The tests listed below may be used to diagnose neuroblastoma and also to find out, during treatment, how well the tumor is responding to the therapy. A number of different types of imaging scans are available, and one or more of these scans may be needed.

  • Blood test — Blood tests are administered for a number of reasons. Blood may be drawn to measure white cell levels, which, if low, indicate an increased risk for infection. Other blood tests, including those that measure red cells and platelets, may indicate the need for a blood transfusion if levels are low. Several routine blood tests allow doctors to monitor the health of different body organs and the presence of neuroblastoma.
  • Urine test — Urine collection usually takes place over the course of a four- to 24-hour period and is tested to measure the levels of homovanillic acid (HVA) and vanillyl mandelic acid (VMA). HVA and VMA are present in the urine normally, and their levels can rise after certain foods are eaten. However, because neuroblastoma cells secrete HVA and VMA, very high levels of these chemicals usually indicate the presence of neuroblastoma in the body.
  • Biopsy — During a biopsy, a sample of cells or tissue is removed surgically and examined by a pathologist to find out if neuroblastoma or other cancer cells are present.
  • Bone marrow aspiration and/or biopsy — During a biopsy or aspiration, a small amount of bone marrow is removed typically through the hip bone. A biopsy removes solid bone marrow tissue, whereas a bone marrow aspiration removes the liquid part of the marrow. Both the aspirate and the biopsy are tested for neuroblastoma.
  • MIBG scan — Metaiodobenzylguanidine (MIBG) is a radioactive substance that attaches to neuroblastoma cells. During this procedure, MIBG is injected into a vein, and 24 hours later a scan is performed using what is known as a gamma camera.

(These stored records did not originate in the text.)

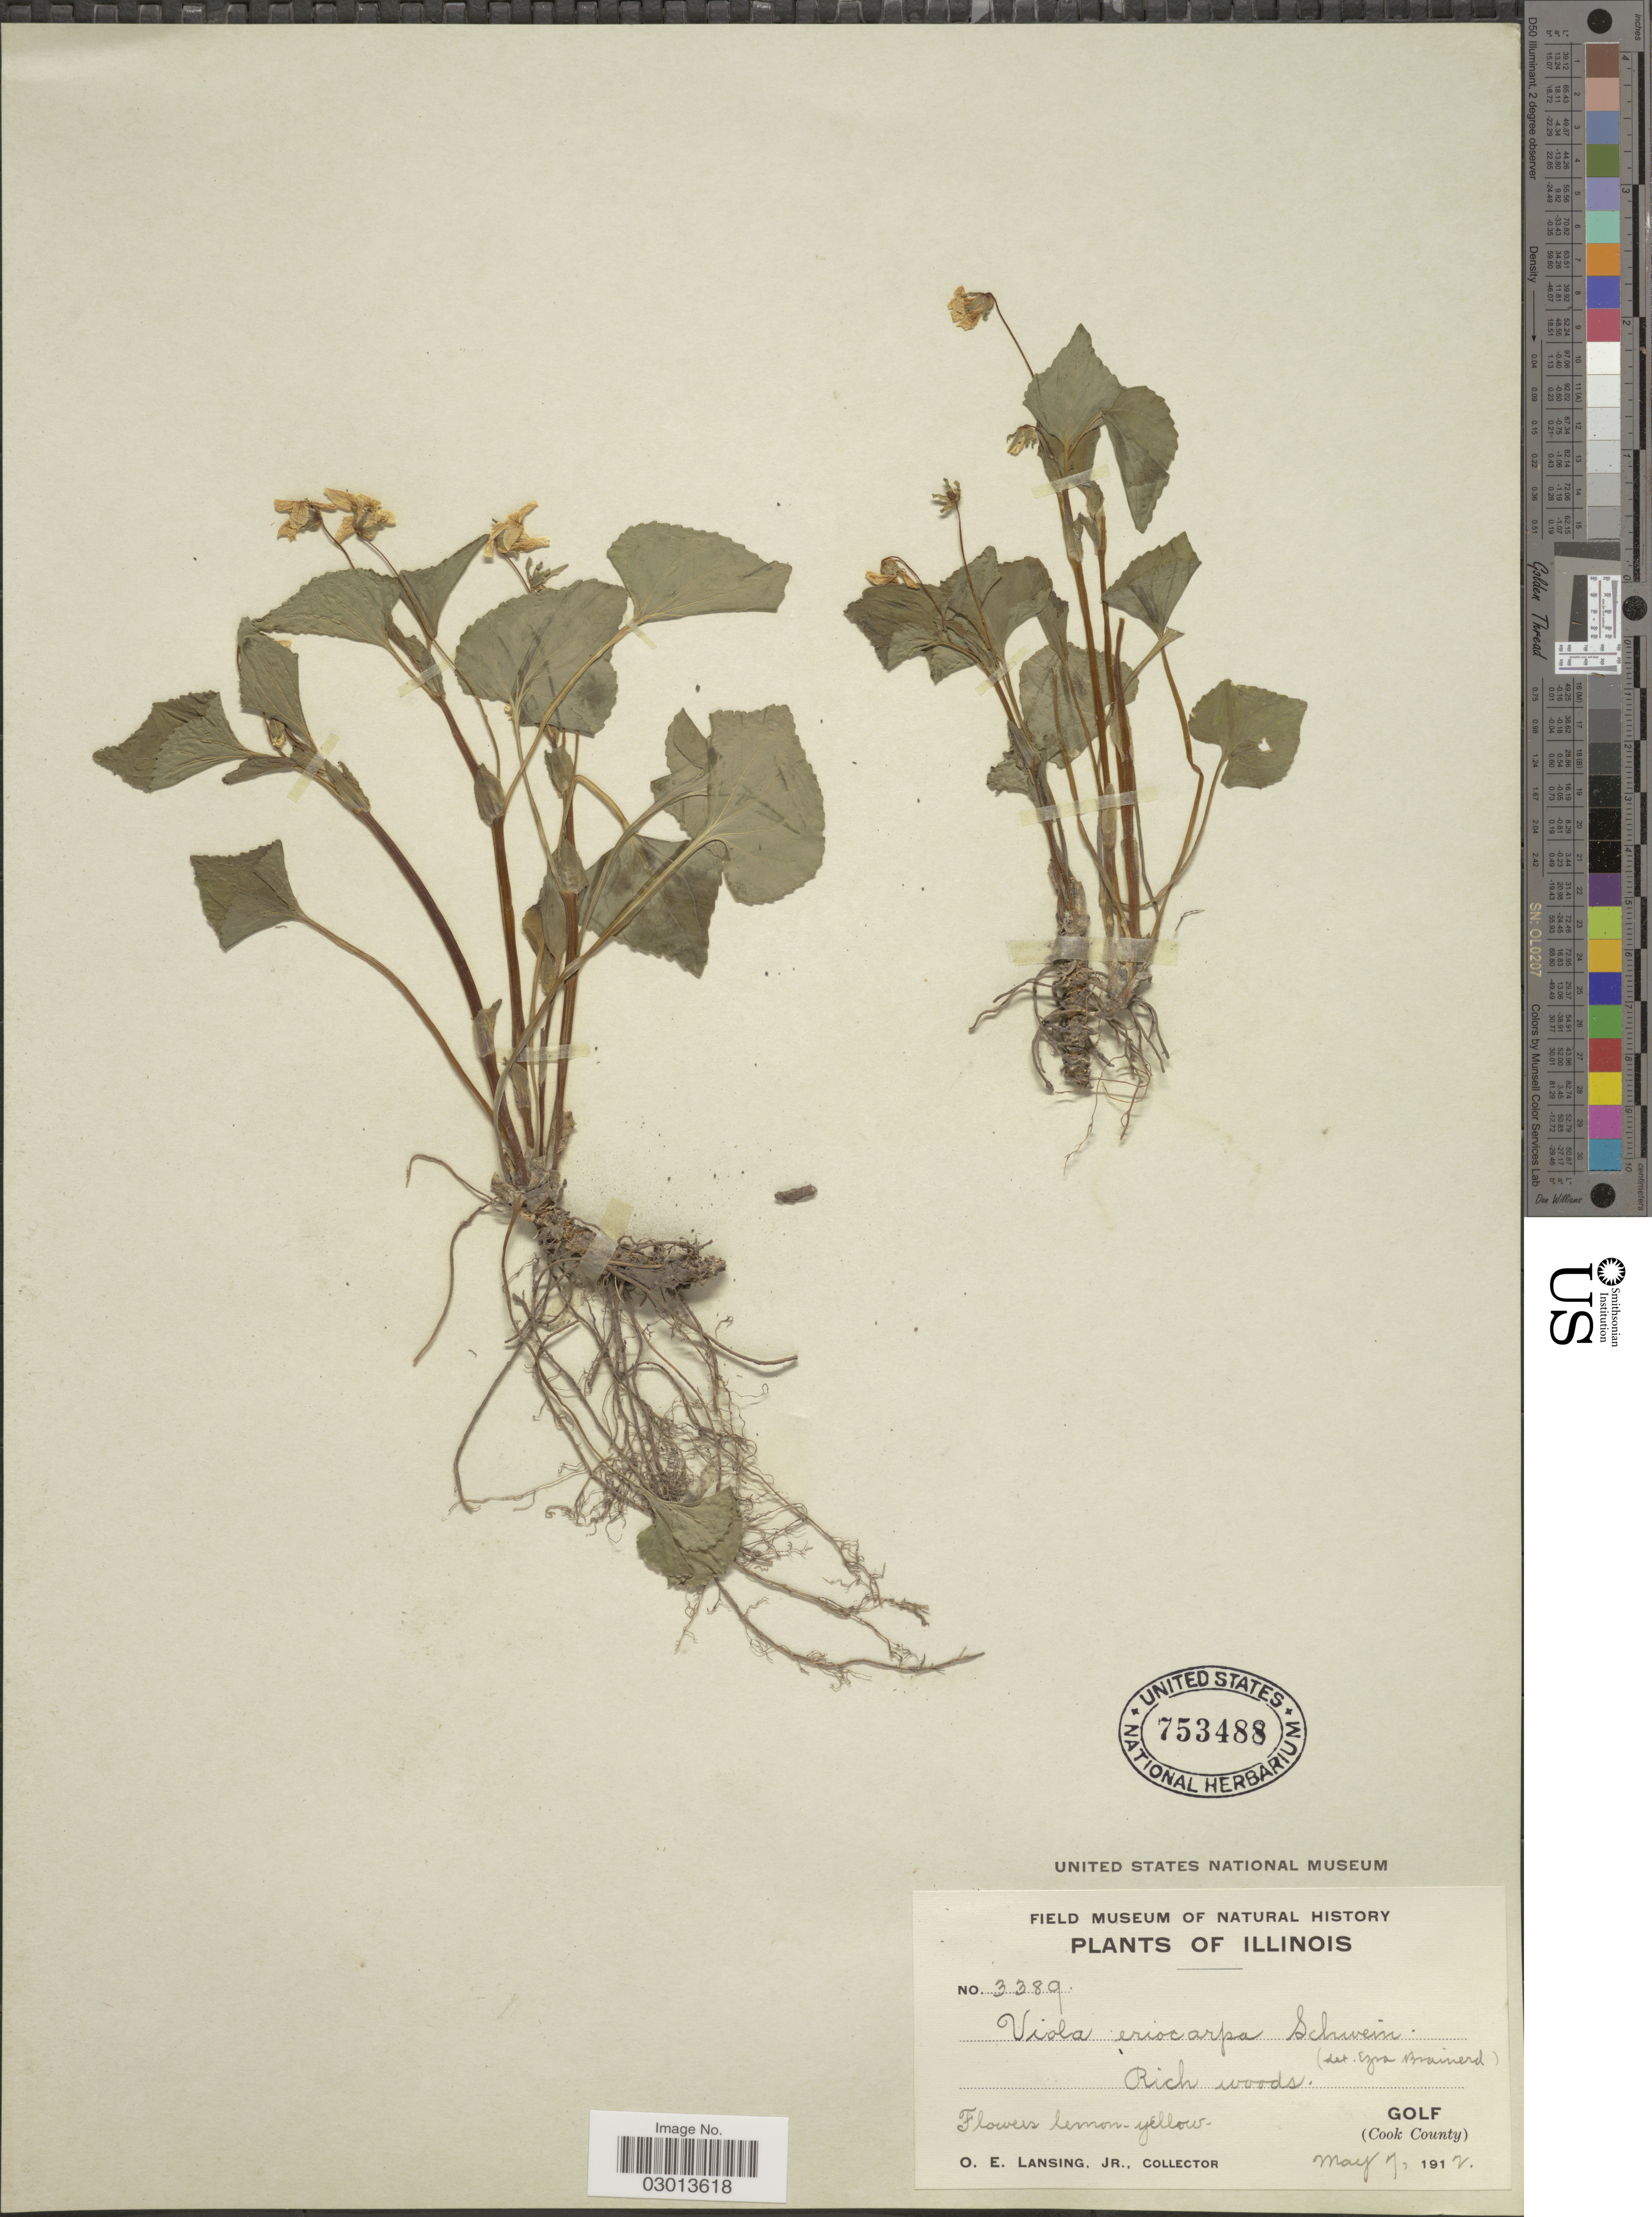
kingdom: Plantae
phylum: Tracheophyta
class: Magnoliopsida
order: Malpighiales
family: Violaceae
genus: Viola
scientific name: Viola pensylvanica var. leiocarpa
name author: (Fernald & Wiegand) Fernald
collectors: O. Lansing Jr.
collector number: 3389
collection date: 1912-05-07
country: United States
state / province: Illinois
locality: Golf (Cook County).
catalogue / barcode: US 753488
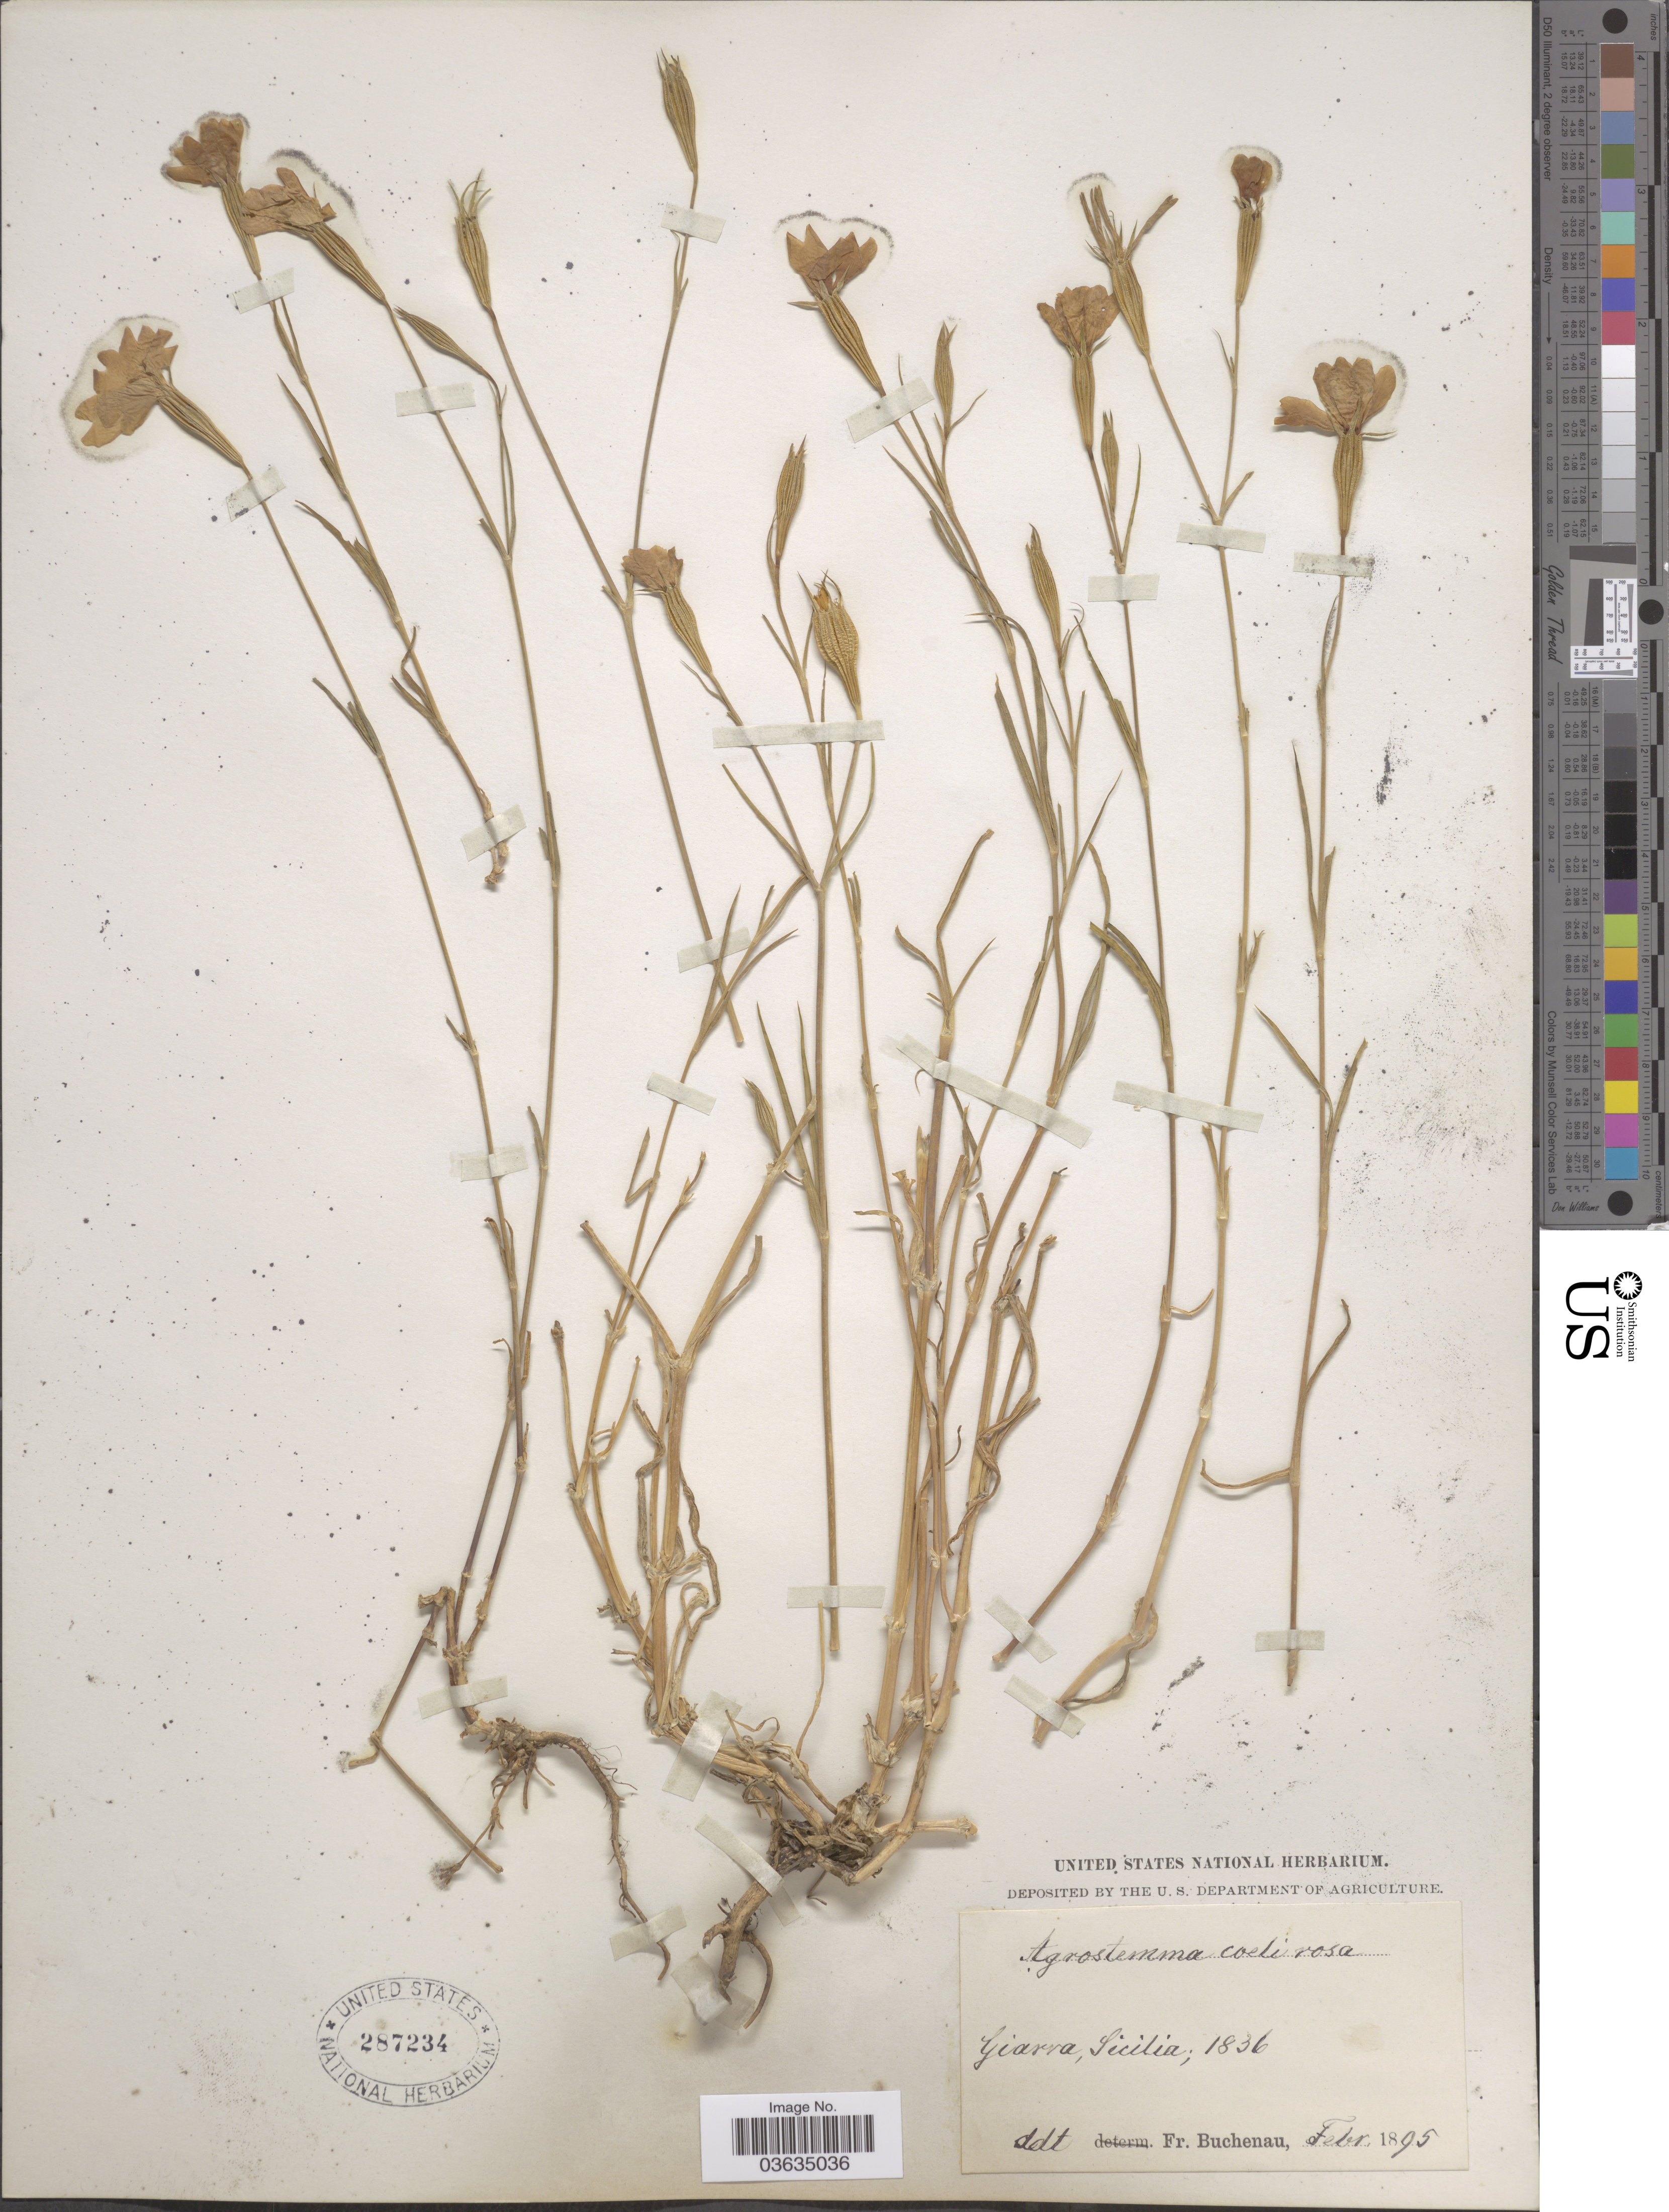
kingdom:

The MIBG causes neuroblastoma cells to light up on the scan so doctors can identify the location and extent of neuroblastoma in the body.
  • CT scan — Sophisticated x-ray machines, such as those used in computed axial tomography (CT, or CAT) scans, can produce detailed images of organs, tissues, and other substances in the body. A CT scan is often used to determine the presence, location, size, and shape of a neuroblastoma tumor. The images produced by a CT scan are particularly useful prior to surgery. Once a patient has had a CT scan, it is common to continue using a CT scan for further monitoring.
  • MRI scan — Sophisticated magnets, such as those used in magnetic resonance imaging (MRI) scans, can produce detailed images of organs, tissues, and other substances in the body. An MRI is used to determine the presence, location, size, and shape of a neuroblastoma tumor. It is particularly useful for scanning the brain and spinal cord, but it may also be used for other purposes. Once a patient has had an MRI scan, it is common to continue using an MRI scan for further monitoring. Unlike conventional x-rays and CT scans, MRI does not use radiation.
  • Bone scan — Bone scans are used to determine whether neuroblastoma cells have spread to the bone. A radioactive substance is injected into a vein and rapidly absorbed by bone tissue. One to two hours later, the body is scanned using a gamma camera to check for the presence of neuroblastoma cells.
  • PET scan — A positron emission tomography (PET) scan is sometimes performed together with CT scans to determine with greater precision the presence, location, size, and shape of a neuroblastoma tumor. During a PET scan, a radioactive substance is injected into a vein, and within hours the body is scanned.
  • Ultrasound — An ultrasound (sometimes called a sonogram) involves the use of sound waves to produce images of organs, tissues, and other substances in the body. It may be used to determine the presence, location, size, and shape of a neuroblastoma tumor. In babies and young infants, ultrasound is particularly useful, since unlike CT, MRI, and PET scans, no anesthesia is necessary.

Urine screening tests are available for neuroblastoma, but these tests generally cannot distinguish low-risk from high-risk types. In newborns and infants, low-risk neuroblastoma is far more common, and generally will disappear on its own. For that reason, screening newborns or young infants for neuroblastoma in the general population is not recommended.